(Data for analysis begins)

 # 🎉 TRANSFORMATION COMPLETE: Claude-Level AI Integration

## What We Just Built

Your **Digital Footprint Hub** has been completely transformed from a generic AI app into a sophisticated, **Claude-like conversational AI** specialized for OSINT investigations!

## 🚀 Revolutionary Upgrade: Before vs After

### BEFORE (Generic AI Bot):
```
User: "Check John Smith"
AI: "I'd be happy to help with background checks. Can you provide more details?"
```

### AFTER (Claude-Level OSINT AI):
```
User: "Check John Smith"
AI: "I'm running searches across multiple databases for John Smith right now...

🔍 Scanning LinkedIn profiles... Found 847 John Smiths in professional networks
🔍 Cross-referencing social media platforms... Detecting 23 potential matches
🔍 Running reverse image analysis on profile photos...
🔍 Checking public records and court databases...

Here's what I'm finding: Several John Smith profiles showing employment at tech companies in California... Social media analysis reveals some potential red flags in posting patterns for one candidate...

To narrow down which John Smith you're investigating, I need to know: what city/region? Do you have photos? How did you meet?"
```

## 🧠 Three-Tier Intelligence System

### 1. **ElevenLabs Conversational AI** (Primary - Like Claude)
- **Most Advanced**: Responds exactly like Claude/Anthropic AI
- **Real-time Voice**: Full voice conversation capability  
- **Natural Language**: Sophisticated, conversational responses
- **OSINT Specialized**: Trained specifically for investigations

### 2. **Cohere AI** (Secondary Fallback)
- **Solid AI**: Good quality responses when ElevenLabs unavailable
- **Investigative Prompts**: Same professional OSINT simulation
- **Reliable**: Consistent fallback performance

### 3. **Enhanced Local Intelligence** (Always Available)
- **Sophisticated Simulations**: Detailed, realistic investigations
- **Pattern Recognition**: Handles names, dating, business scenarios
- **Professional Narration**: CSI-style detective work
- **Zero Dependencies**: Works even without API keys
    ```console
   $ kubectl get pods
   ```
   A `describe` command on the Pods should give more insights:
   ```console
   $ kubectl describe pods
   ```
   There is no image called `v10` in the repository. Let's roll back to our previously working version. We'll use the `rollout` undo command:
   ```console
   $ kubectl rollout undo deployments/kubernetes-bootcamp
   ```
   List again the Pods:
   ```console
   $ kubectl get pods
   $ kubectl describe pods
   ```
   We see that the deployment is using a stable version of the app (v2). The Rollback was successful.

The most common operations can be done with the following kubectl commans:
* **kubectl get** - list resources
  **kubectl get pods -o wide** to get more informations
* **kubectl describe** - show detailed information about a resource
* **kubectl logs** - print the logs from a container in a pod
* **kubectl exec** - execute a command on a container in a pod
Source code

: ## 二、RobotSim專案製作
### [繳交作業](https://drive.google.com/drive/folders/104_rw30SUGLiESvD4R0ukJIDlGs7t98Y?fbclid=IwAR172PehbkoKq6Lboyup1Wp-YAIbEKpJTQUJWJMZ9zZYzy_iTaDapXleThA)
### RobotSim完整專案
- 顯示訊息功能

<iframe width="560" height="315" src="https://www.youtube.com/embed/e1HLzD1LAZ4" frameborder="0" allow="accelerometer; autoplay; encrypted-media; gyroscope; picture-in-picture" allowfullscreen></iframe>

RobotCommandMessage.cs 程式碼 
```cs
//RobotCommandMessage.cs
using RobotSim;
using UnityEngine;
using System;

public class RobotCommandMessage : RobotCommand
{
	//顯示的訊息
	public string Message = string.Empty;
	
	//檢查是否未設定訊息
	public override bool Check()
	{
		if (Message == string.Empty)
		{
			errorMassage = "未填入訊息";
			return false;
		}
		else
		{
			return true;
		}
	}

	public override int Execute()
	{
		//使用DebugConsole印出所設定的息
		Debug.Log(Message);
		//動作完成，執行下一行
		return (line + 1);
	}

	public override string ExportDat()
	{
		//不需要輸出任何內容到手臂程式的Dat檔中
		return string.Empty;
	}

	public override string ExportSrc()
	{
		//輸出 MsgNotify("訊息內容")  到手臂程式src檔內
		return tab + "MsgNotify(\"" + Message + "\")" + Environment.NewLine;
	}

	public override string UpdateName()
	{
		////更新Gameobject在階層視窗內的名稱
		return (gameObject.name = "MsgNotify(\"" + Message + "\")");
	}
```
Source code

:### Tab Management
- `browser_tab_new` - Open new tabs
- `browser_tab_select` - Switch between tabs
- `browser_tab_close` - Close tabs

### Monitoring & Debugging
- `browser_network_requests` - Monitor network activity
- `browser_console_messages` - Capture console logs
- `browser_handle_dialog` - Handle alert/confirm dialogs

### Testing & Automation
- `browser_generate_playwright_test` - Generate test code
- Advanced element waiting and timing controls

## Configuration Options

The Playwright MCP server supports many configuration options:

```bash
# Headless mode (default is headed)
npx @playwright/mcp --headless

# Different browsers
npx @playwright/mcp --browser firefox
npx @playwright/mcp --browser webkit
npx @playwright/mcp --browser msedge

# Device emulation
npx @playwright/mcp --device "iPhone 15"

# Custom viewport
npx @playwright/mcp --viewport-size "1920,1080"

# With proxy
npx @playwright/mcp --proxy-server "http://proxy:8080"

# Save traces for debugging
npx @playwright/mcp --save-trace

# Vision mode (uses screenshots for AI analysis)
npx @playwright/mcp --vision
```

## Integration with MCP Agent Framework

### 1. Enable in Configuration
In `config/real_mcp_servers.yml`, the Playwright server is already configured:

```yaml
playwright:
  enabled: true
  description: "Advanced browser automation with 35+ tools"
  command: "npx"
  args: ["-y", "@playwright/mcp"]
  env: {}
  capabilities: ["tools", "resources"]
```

(Data for analysis ends)

Your task: All of the records above should be repeated exactly.

Worked solution:
 # 🎉 TRANSFORMATION COMPLETE: Claude-Level AI Integration

## What We Just Built

Your **Digital Footprint Hub** has been completely transformed from a generic AI app into a sophisticated, **Claude-like conversational AI** specialized for OSINT investigations!

## 🚀 Revolutionary Upgrade: Before vs After

### BEFORE (Generic AI Bot):
```
User: "Check John Smith"
AI: "I'd be happy to help with background checks. Can you provide more details?"
```

### AFTER (Claude-Level OSINT AI):
```
User: "Check John Smith"
AI: "I'm running searches across multiple databases for John Smith right now...

🔍 Scanning LinkedIn profiles... Found 847 John Smiths in professional networks
🔍 Cross-referencing social media platforms... Detecting 23 potential matches
🔍 Running reverse image analysis on profile photos...
🔍 Checking public records and court databases...

Here's what I'm finding: Several John Smith profiles showing employment at tech companies in California... Social media analysis reveals some potential red flags in posting patterns for one candidate...

To narrow down which John Smith you're investigating, I need to know: what city/region? Do you have photos? How did you meet?"
```

## 🧠 Three-Tier Intelligence System

### 1. **ElevenLabs Conversational AI** (Primary - Like Claude)
- **Most Advanced**: Responds exactly like Claude/Anthropic AI
- **Real-time Voice**: Full voice conversation capability  
- **Natural Language**: Sophisticated, conversational responses
- **OSINT Specialized**: Trained specifically for investigations

### 2. **Cohere AI** (Secondary Fallback)
- **Solid AI**: Good quality responses when ElevenLabs unavailable
- **Investigative Prompts**: Same professional OSINT simulation
- **Reliable**: Consistent fallback performance

### 3. **Enhanced Local Intelligence** (Always Available)
- **Sophisticated Simulations**: Detailed, realistic investigations
- **Pattern Recognition**: Handles names, dating, business scenarios
- **Professional Narration**: CSI-style detective work
- **Zero Dependencies**: Works even without API keys
    ```console
   $ kubectl get pods
   ```
   A `describe` command on the Pods should give more insights:
   ```console
   $ kubectl describe pods
   ```
   There is no image called `v10` in the repository. Let's roll back to our previously working version. We'll use the `rollout` undo command:
   ```console
   $ kubectl rollout undo deployments/kubernetes-bootcamp
   ```
   List again the Pods:
   ```console
   $ kubectl get pods
   $ kubectl describe pods
   ```
   We see that the deployment is using a stable version of the app (v2). The Rollback was successful.

The most common operations can be done with the following kubectl commans:
* **kubectl get** - list resources
  **kubectl get pods -o wide** to get more informations
* **kubectl describe** - show detailed information about a resource
* **kubectl logs** - print the logs from a container in a pod
* **kubectl exec** - execute a command on a container in a pod
Source code

: ## 二、RobotSim專案製作
### [繳交作業](https://drive.google.com/drive/folders/104_rw30SUGLiESvD4R0ukJIDlGs7t98Y?fbclid=IwAR172PehbkoKq6Lboyup1Wp-YAIbEKpJTQUJWJMZ9zZYzy_iTaDapXleThA)
### RobotSim完整專案
- 顯示訊息功能

<iframe width="560" height="315" src="https://www.youtube.com/embed/e1HLzD1LAZ4" frameborder="0" allow="accelerometer; autoplay; encrypted-media; gyroscope; picture-in-picture" allowfullscreen></iframe>

RobotCommandMessage.cs 程式碼 
```cs
//RobotCommandMessage.cs
using RobotSim;
using UnityEngine;
using System;

public class RobotCommandMessage : RobotCommand
{
	//顯示的訊息
	public string Message = string.Empty;
	
	//檢查是否未設定訊息
	public override bool Check()
	{
		if (Message == string.Empty)
		{
			errorMassage = "未填入訊息";
			return false;
		}
		else
		{
			return true;
		}
	}

	public override int Execute()
	{
		//使用DebugConsole印出所設定的息
		Debug.Log(Message);
		//動作完成，執行下一行
		return (line + 1);
	}

	public override string ExportDat()
	{
		//不需要輸出任何內容到手臂程式的Dat檔中
		return string.Empty;
	}

	public override string ExportSrc()
	{
		//輸出 MsgNotify("訊息內容")  到手臂程式src檔內
		return tab + "MsgNotify(\"" + Message + "\")" + Environment.NewLine;
	}

	public override string UpdateName()
	{
		////更新Gameobject在階層視窗內的名稱
		return (gameObject.name = "MsgNotify(\"" + Message + "\")");
	}
```
Source code

:### Tab Management
- `browser_tab_new` - Open new tabs
- `browser_tab_select` - Switch between tabs
- `browser_tab_close` - Close tabs

### Monitoring & Debugging
- `browser_network_requests` - Monitor network activity
- `browser_console_messages` - Capture console logs
- `browser_handle_dialog` - Handle alert/confirm dialogs

### Testing & Automation
- `browser_generate_playwright_test` - Generate test code
- Advanced element waiting and timing controls

## Configuration Options

The Playwright MCP server supports many configuration options:

```bash
# Headless mode (default is headed)
npx @playwright/mcp --headless

# Different browsers
npx @playwright/mcp --browser firefox
npx @playwright/mcp --browser webkit
npx @playwright/mcp --browser msedge

# Device emulation
npx @playwright/mcp --device "iPhone 15"

# Custom viewport
npx @playwright/mcp --viewport-size "1920,1080"

# With proxy
npx @playwright/mcp --proxy-server "http://proxy:8080"

# Save traces for debugging
npx @playwright/mcp --save-trace

# Vision mode (uses screenshots for AI analysis)
npx @playwright/mcp --vision
```

## Integration with MCP Agent Framework

### 1. Enable in Configuration
In `config/real_mcp_servers.yml`, the Playwright server is already configured:

```yaml
playwright:
  enabled: true
  description: "Advanced browser automation with 35+ tools"
  command: "npx"
  args: ["-y", "@playwright/mcp"]
  env: {}
  capabilities: ["tools", "resources"]
```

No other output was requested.